Please write out every line of the items below as a numbered list, leaving out the blank lines.
Content starts
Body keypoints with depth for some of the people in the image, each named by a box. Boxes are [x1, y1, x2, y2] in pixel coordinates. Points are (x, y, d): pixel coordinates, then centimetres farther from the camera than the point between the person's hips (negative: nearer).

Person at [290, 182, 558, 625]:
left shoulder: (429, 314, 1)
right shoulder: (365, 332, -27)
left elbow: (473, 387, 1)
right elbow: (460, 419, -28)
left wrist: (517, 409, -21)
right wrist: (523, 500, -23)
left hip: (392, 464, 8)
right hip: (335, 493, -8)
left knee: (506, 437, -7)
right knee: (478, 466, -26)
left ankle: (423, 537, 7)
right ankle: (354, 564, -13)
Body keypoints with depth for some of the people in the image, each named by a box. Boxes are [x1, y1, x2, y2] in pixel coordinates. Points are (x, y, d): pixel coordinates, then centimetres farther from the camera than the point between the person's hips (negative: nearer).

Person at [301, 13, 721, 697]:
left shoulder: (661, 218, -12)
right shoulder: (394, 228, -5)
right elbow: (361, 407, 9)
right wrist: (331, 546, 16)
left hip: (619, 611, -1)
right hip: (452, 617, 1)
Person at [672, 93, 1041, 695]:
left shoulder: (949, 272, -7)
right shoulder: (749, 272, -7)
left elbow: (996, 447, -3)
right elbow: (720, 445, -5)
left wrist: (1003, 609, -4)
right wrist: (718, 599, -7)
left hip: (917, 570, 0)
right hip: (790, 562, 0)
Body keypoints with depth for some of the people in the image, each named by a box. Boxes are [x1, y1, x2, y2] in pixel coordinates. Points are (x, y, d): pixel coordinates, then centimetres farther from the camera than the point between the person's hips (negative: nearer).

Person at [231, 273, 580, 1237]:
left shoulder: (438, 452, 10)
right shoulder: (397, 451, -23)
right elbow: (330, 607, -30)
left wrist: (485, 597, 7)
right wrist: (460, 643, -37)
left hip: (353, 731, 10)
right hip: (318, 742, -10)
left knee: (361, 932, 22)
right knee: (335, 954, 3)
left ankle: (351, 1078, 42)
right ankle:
Content ends
## Written response
1. Body keypoints with depth for some of the people in the image, each named by a box. Boxes are [x1, y1, x2, y2] in pixel coordinates. Points are (x, y, d): pixel coordinates, then centimetres farther from the camera than the point between the person's hips (negative: nearer).
2. Person at [290, 182, 558, 625]:
3. left shoulder: (429, 314, 1)
4. right shoulder: (365, 332, -27)
5. left elbow: (473, 387, 1)
6. right elbow: (460, 419, -28)
7. left wrist: (517, 409, -21)
8. right wrist: (523, 500, -23)
9. left hip: (392, 464, 8)
10. right hip: (335, 493, -8)
11. left knee: (506, 437, -7)
12. right knee: (478, 466, -26)
13. left ankle: (423, 537, 7)
14. right ankle: (354, 564, -13)
15. Body keypoints with depth for some of the people in the image, each named by a box. Boxes are [x1, y1, x2, y2] in pixel coordinates. Points are (x, y, d): pixel coordinates, then centimetres farther from the camera than the point between the person's hips (negative: nearer).
16. Person at [301, 13, 721, 697]:
17. left shoulder: (661, 218, -12)
18. right shoulder: (394, 228, -5)
19. right elbow: (361, 407, 9)
20. right wrist: (331, 546, 16)
21. left hip: (619, 611, -1)
22. right hip: (452, 617, 1)
23. Person at [672, 93, 1041, 695]:
24. left shoulder: (949, 272, -7)
25. right shoulder: (749, 272, -7)
26. left elbow: (996, 447, -3)
27. right elbow: (720, 445, -5)
28. left wrist: (1003, 609, -4)
29. right wrist: (718, 599, -7)
30. left hip: (917, 570, 0)
31. right hip: (790, 562, 0)
32. Body keypoints with depth for some of the people in the image, each named by a box. Boxes are [x1, y1, x2, y2] in pixel coordinates. Points are (x, y, d): pixel coordinates, then centimetres farther from the camera than the point between the person's hips (negative: nearer).
33. Person at [231, 273, 580, 1237]:
34. left shoulder: (438, 452, 10)
35. right shoulder: (397, 451, -23)
36. right elbow: (330, 607, -30)
37. left wrist: (485, 597, 7)
38. right wrist: (460, 643, -37)
39. left hip: (353, 731, 10)
40. right hip: (318, 742, -10)
41. left knee: (361, 932, 22)
42. right knee: (335, 954, 3)
43. left ankle: (351, 1078, 42)
44. right ankle:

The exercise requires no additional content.